Ötzi the Iceman’s last meal shows how Copper Age people ate on the run

Ars Technica » Scientific Method 2018-07-13

Enlarge (credit: (C)SouthtyrolarchaeologymuseumEuracM.Samadelli)

In his final days, the Iceman ate a hearty mountaineer’s diet of red deer, wild goat, and whole grain einkorn wheat—but he may also have accidentally eaten toxic ferns.

Even after being chewed up, swallowed, partially digested in Ötzi’s stomach, and then frozen in a glacier for 5,300 years, some bits of Ötzi’s last meal are still recognizable, at least under a microscope. Frank Maixner of the Eurac Research Institute for Mummy Studies and his colleagues saw compact bits of fatty tissue and bundles of muscle fibers, mixed with pollen from a genus of wheat called einkorn, which grows wild in the region but also includes some of the earliest domesticated wheat species. Mixed in with the partly-digested food bits, however, were spores from a fern called bracken, which is toxic to humans and other animals if not properly prepared.

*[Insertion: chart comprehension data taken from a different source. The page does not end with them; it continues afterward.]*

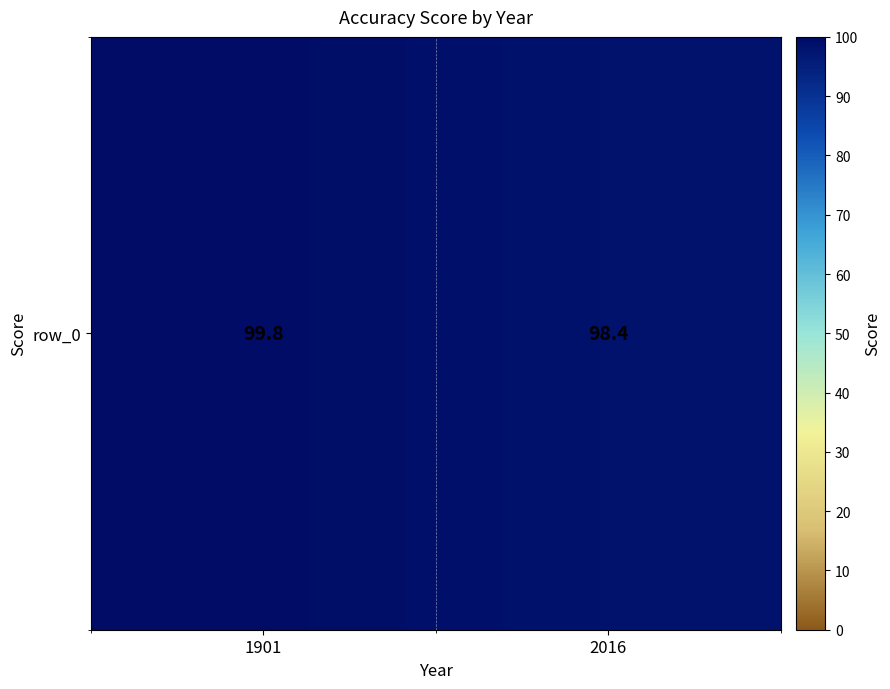

How many values are below 99?

1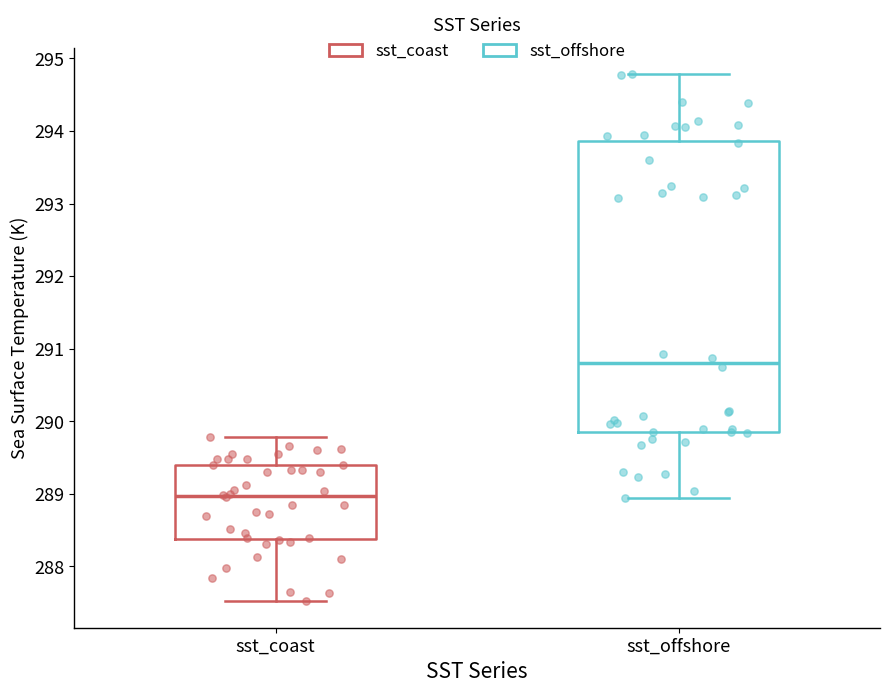

Reading left to right, transcribe this box plot: for each box, give where its median line is, the range the box spans, and where its two whiskers end, as read against the y-axis. The values are not printed on the chart, so give them approximately, as read against the axis.

sst_coast: median 289.0, box 288.4 to 289.4, whiskers 287.5 to 289.8
sst_offshore: median 290.8, box 289.9 to 293.9, whiskers 288.9 to 294.8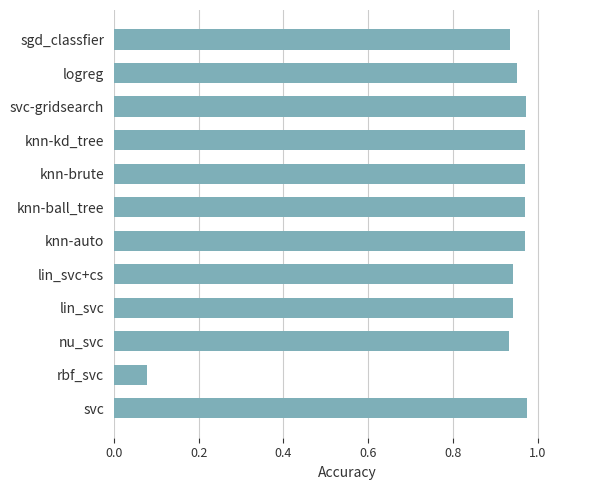

At which label is the value closest to 0?

rbf_svc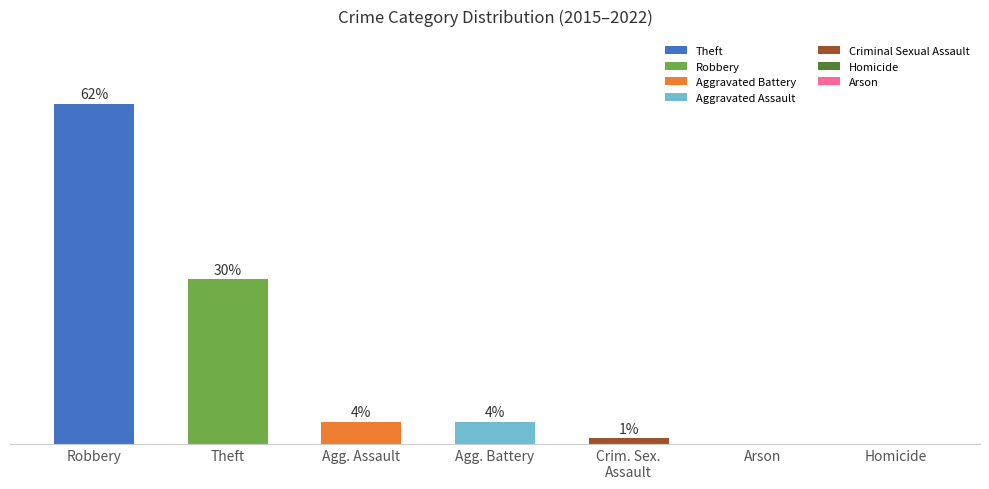

Which category has the highest value across all series?

Robbery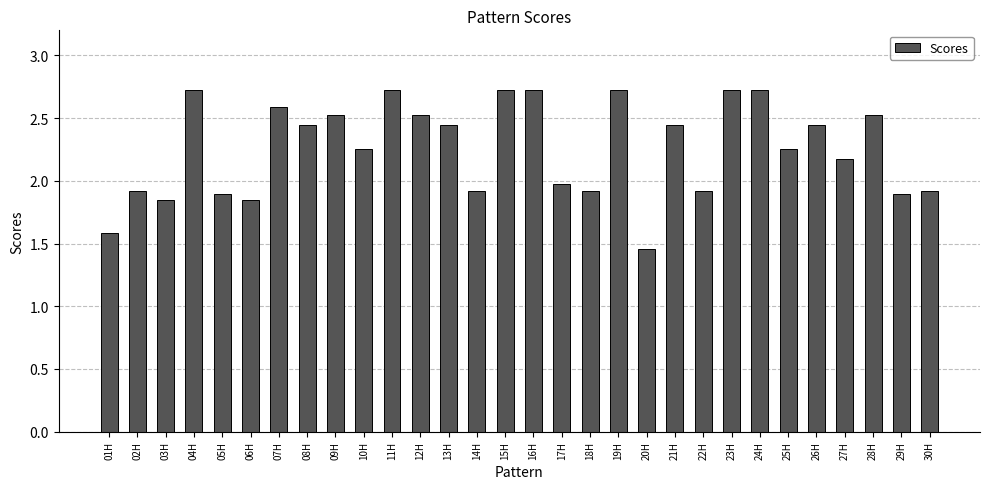

What is the value of the 11th bar from the left?

2.7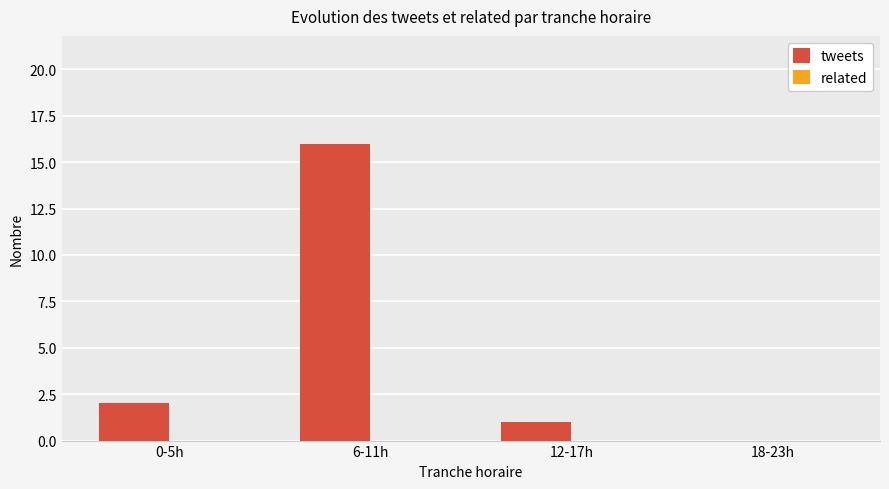

Is it true that the value at 6-11h is 7?

False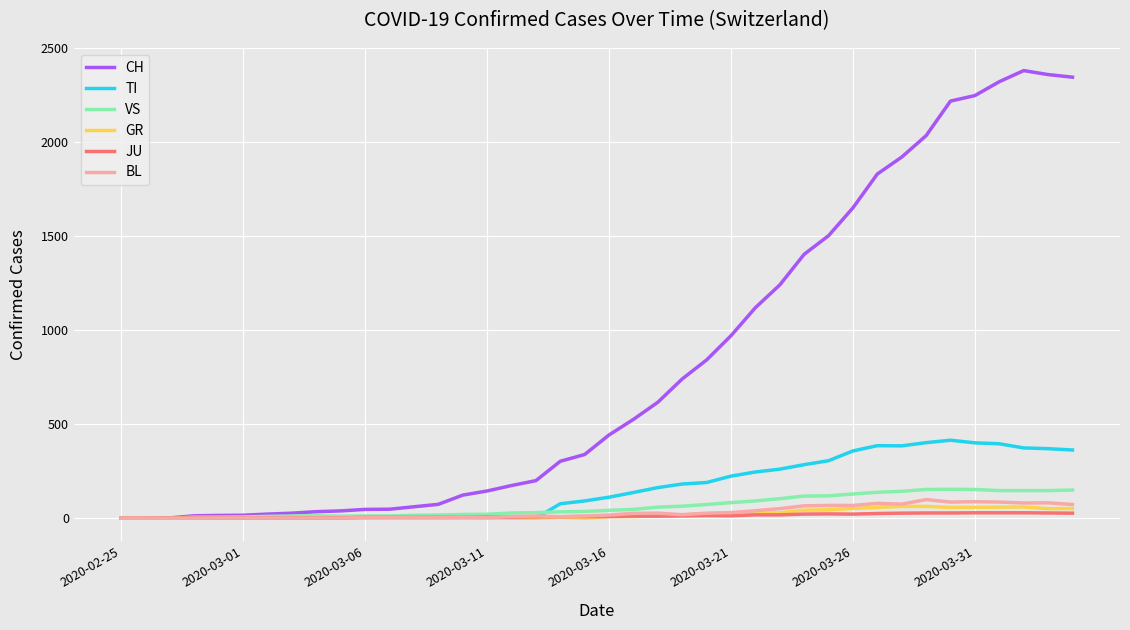

What is the highest value of the GR series?

63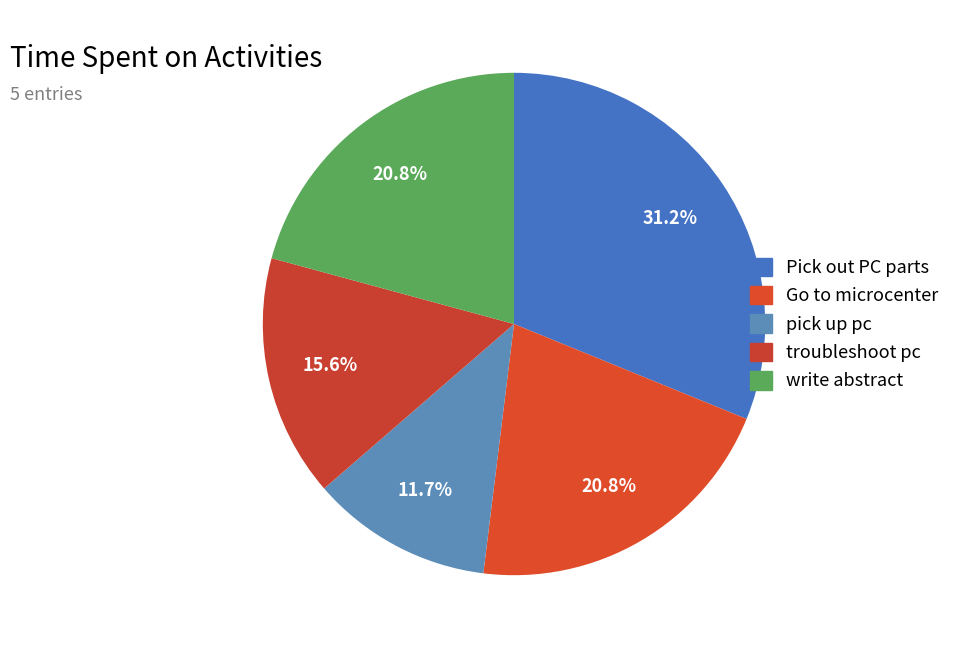

How many slices are in this pie chart?

5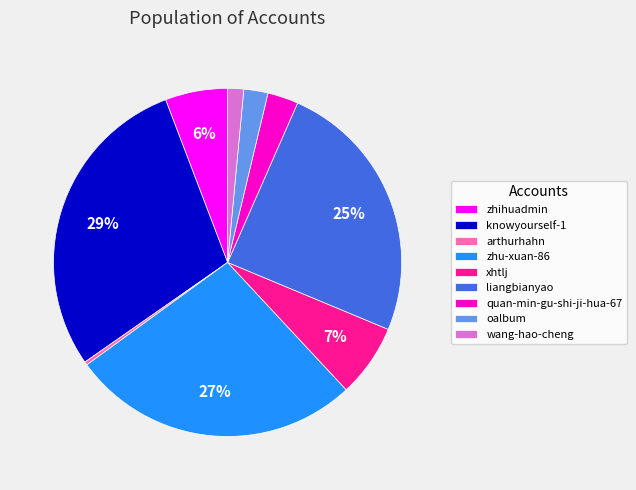

Is there any slice that represents more than half of the pie?

No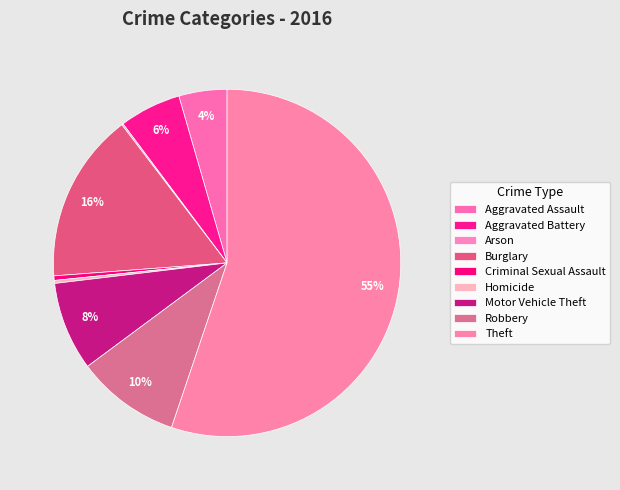

Which slice is the largest?

Theft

Red meat and healthy whole grains

Chemically, the remnants of Ötzi’s partially digested meal contained a compound called phytanic acid, which is a hallmark of fat or dairy products from ruminants like cattle, deer, and goats. There were also minerals like calcium, iron, magnesium, sodium, and zinc, all of which are found in red meat and dairy products. And among the 167 different animal and plant proteins in the samples, Maixner and his colleagues found six that are specific to structures in the long contracting threads in ibex skeletal muscles—leg of wild goat, perhaps. Another protein in the mix is found only in deer muscles.